Apache Solr is an open source enterprise search platform based on Apache Lucene. It provides full-text search, database integration, rich documents (work, pdf etc.) handling and so on. Apache Solr is written in Java and runs within a servlet container such as Tomcat or Jetty. Its REST-like HTTP/XML and JSON API allow it accessible from almost any programming language. This post covers Apache Solr set up and an example of using Apache Solr with web pages crawled from Apache Nutch.

Set Up Apache Solr

0. Download Apache Solr binaries from http://lucene.apache.org/solr/.
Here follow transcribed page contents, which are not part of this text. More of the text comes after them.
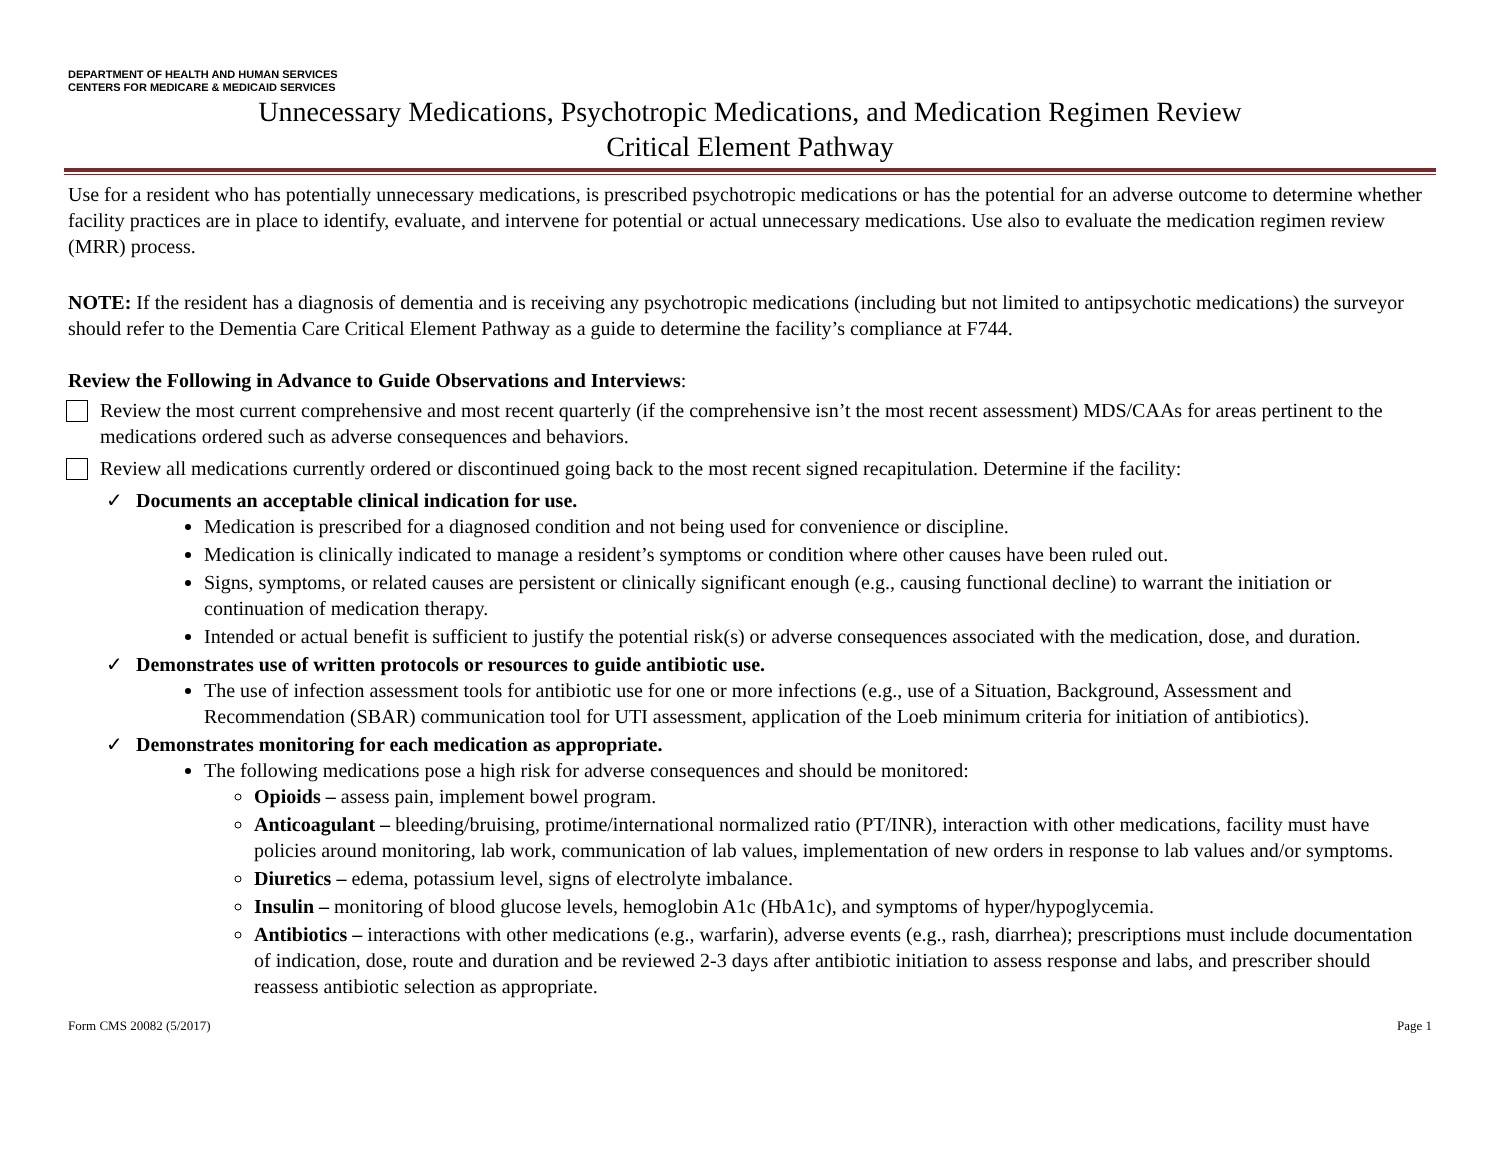DEPARTMENT OF HEALTH AND HUMAN SERVICES
CENTERS FOR MEDICARE & MEDICAID SERVICES
Unnecessary Medications, Psychotropic Medications, and Medication Regimen Review
Critical Element Pathway
Use for a resident who has potentially unnecessary medications, is prescribed psychotropic medications or has the potential for an adverse outcome to determine whether facility practices are in place to identify, evaluate, and intervene for potential or actual unnecessary medications. Use also to evaluate the medication regimen review (MRR) process.
NOTE: If the resident has a diagnosis of dementia and is receiving any psychotropic medications (including but not limited to antipsychotic medications) the surveyor should refer to the Dementia Care Critical Element Pathway as a guide to determine the facility’s compliance at F744.
Review the Following in Advance to Guide Observations and Interviews:
Review the most current comprehensive and most recent quarterly (if the comprehensive isn’t the most recent assessment) MDS/CAAs for areas pertinent to the medications ordered such as adverse consequences and behaviors.
Review all medications currently ordered or discontinued going back to the most recent signed recapitulation. Determine if the facility:
✓ Documents an acceptable clinical indication for use.
Medication is prescribed for a diagnosed condition and not being used for convenience or discipline.
Medication is clinically indicated to manage a resident’s symptoms or condition where other causes have been ruled out.
Signs, symptoms, or related causes are persistent or clinically significant enough (e.g., causing functional decline) to warrant the initiation or continuation of medication therapy.
Intended or actual benefit is sufficient to justify the potential risk(s) or adverse consequences associated with the medication, dose, and duration.
✓ Demonstrates use of written protocols or resources to guide antibiotic use.
The use of infection assessment tools for antibiotic use for one or more infections (e.g., use of a Situation, Background, Assessment and Recommendation (SBAR) communication tool for UTI assessment, application of the Loeb minimum criteria for initiation of antibiotics).
✓ Demonstrates monitoring for each medication as appropriate.
The following medications pose a high risk for adverse consequences and should be monitored:
Opioids – assess pain, implement bowel program.
Anticoagulant – bleeding/bruising, protime/international normalized ratio (PT/INR), interaction with other medications, facility must have policies around monitoring, lab work, communication of lab values, implementation of new orders in response to lab values and/or symptoms.
Diuretics – edema, potassium level, signs of electrolyte imbalance.
Insulin – monitoring of blood glucose levels, hemoglobin A1c (HbA1c), and symptoms of hyper/hypoglycemia.
Antibiotics – interactions with other medications (e.g., warfarin), adverse events (e.g., rash, diarrhea); prescriptions must include documentation of indication, dose, route and duration and be reviewed 2-3 days after antibiotic initiation to assess response and labs, and prescriber should reassess antibiotic selection as appropriate.
Form CMS 20082 (5/2017) Page 1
1. Uncompress the Solr binaries.

2. The example folder of the uncompressed Solr directory contains an installation of Jetty, and we can run Solr WAR file with start.jar file using the command below.

$ cd ${apache-solr-root}/example
$ java -jar start.jar

3. Verification. We should be able to access the following links if everything is all right.

http://localhost:8983/solr/admin/
http://localhost:8983/solr/admin/stats.jsp

Integration with Apache Nutch

0. Follow the post Apache Nutch 1.x set up to set up Apache Nutch if you haven’t done so.

1. Copy the schema file ${nutch root directory}/conf/schema.xml to Apache Solr with the command below.

$ cp ${nutch root directory}/conf/schema.xml ${apache-solr-root}/example/solr/conf/

2. Start/restart Apache Solr with the command below.

$ java -jar start.jar

3. Edit solrconfig.xml file under ${apache-solr-root}/solr/conf/, change the “df” line under <requestHandler name=”/select” class=”solr.SearchHandler”> to below.

<str name=”df”>content</str>

Note that content is set according to the defaultSearchField at ${apache-solr-root}/solr/conf/schema.xml.

<defaultSearchField>content</defaultSearchField>

4. Follow the post Apache Nutch 1.x set up or Apache Nutch 1.x: Crawling HTTPs to crawl some data. Note that the invertlinks step should have been run after this step.

5. Index the crawled data with solrindex by the command below.

$ bin/nutch solrindex http://127.0.0.1:8983/solr/ crawl/crawldb -linkdb crawl/linkdb crawl/segments/*

6. Go to http://localhost:8983/solr/admin/ to start search.

6.1 Set the query string as “*:*”, and click search. The url request is set to “http://localhost:8983/solr/select/?q=*%3A*&version=2.2&start=0&rows=10&indent=on”. All pages should match the query, but the default shows at most 10 records. We can change the rows=10 to list more records.

6.2 Set the query as “video”, and click search. The url request is set to “http://localhost:8983/solr/select/?q=video&version=2.2&start=0&rows=10&indent=on”.

If we can see the returned records, we have set up a small search engine with Apache Solr and Apache Nutch successfully.